BR neighborhood on cusp of change
  • By KIMBERLY VETTER
  • Advocate staff writer
  • Published: Jun 15, 2008 - Page: 1A - UPDATED: 1:10 a.m.

Heather Johnson was pleased with her new home and neighborhood after moving to the Gardere area 10 years ago. She says her grass was manicured, her landlord was attentive and the sounds of sirens and gunshots weren’t that common.

But things have changed over the past four years in the East Baton Rouge Parish neighborhood.

All of the apartments in Johnson’s four-unit building on Mast Drive are vacant. Squatters sometimes stay in the partially boarded-up units surrounded by overgrown grass. Her home was recently burglarized.

“I’m ready to leave,” said Johnson, standing in front of the U-Haul she is using to move to her new home in Plaquemine. “I don’t want to, but this is too much.”

Many of the 4,000 or so homes in the Gardere area — about half of which are three- to four-unit apartment buildings built 20 years ago — have “For Rent” signs in their windows. Others are either boarded up or simply abandoned.

Sandwiched between Burbank Drive and the Mississippi River, Gardere includes Hermitage subdivision, a traditional suburban neighborhood, along with two areas where the streets are tightly packed with fourplexes.

Crime around the apartments has been bad for more than a decade. This year has been especially violent, with four people shot to death in less than six months.

Yet at the same time, the area surrounding the blighted neighborhoods is experiencing an economic boom, with new businesses, higher-end apartments and even a ballpark complex.

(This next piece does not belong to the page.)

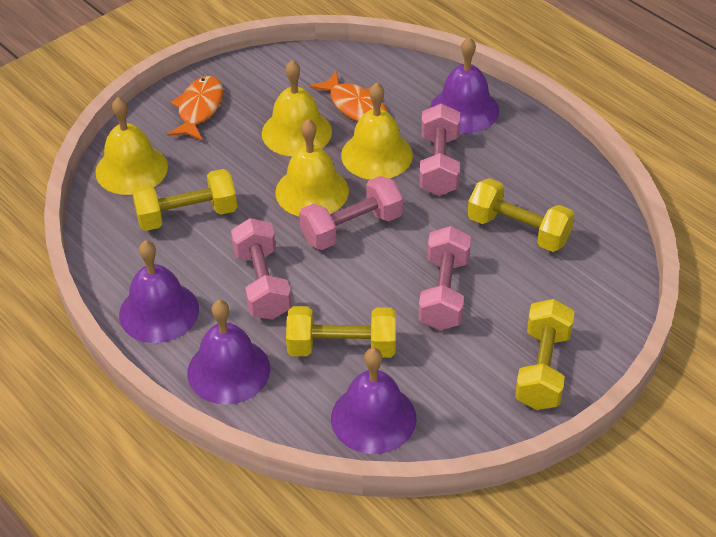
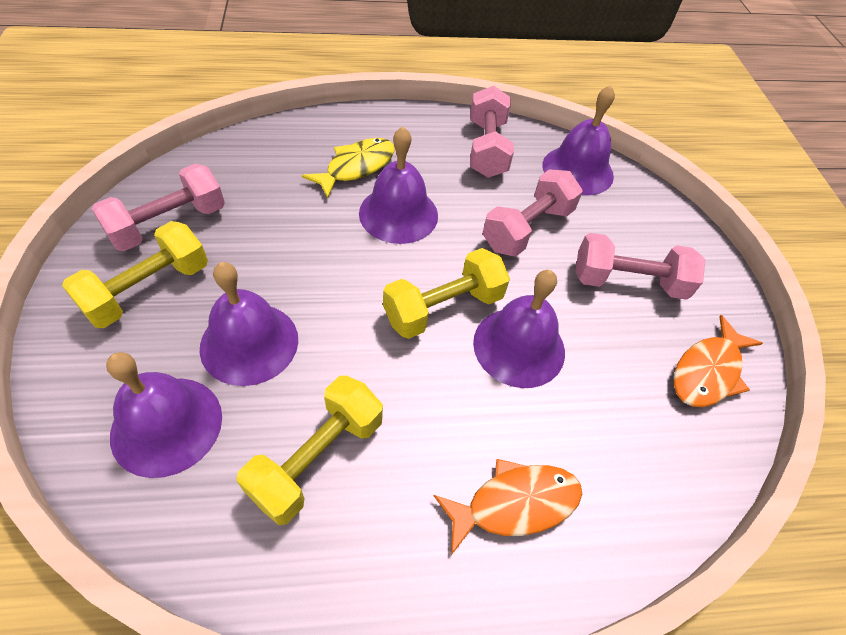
purple bell: 4 -> 5
yellow bell: 4 -> 0
yellow dumbbell: 4 -> 3
yellow fish: 0 -> 1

LSU has bought 60 more acres near its South Campus on GSRI Avenue. Pinnacle Entertainment is set to build a riverboat casino development near Gardere Lane, Nicholson Drive and River Road.

Some experts and city officials say the growth — coupled with efforts from law enforcement, the city-parish and community organizations — might be what the area needs to change for the better.

Others say all the community involvement in the world might not be enough, and that the fate of Gardere rests in the hands of the people living there.

“Development can create a complete neighborhood on the path to sustainability or it can create even greater divisions,” said Saul Ramirez, executive director of the National Association of Housing and Redevelopment Officials. “A holistic approach has to be taken if blighted areas are going to be transformed.”

Crime-plagued streets
Any day or night in much of Gardere, East Baton Rouge Parish sheriff’s deputies can be seen cruising in patrol units, knocking on doors or talking to residents.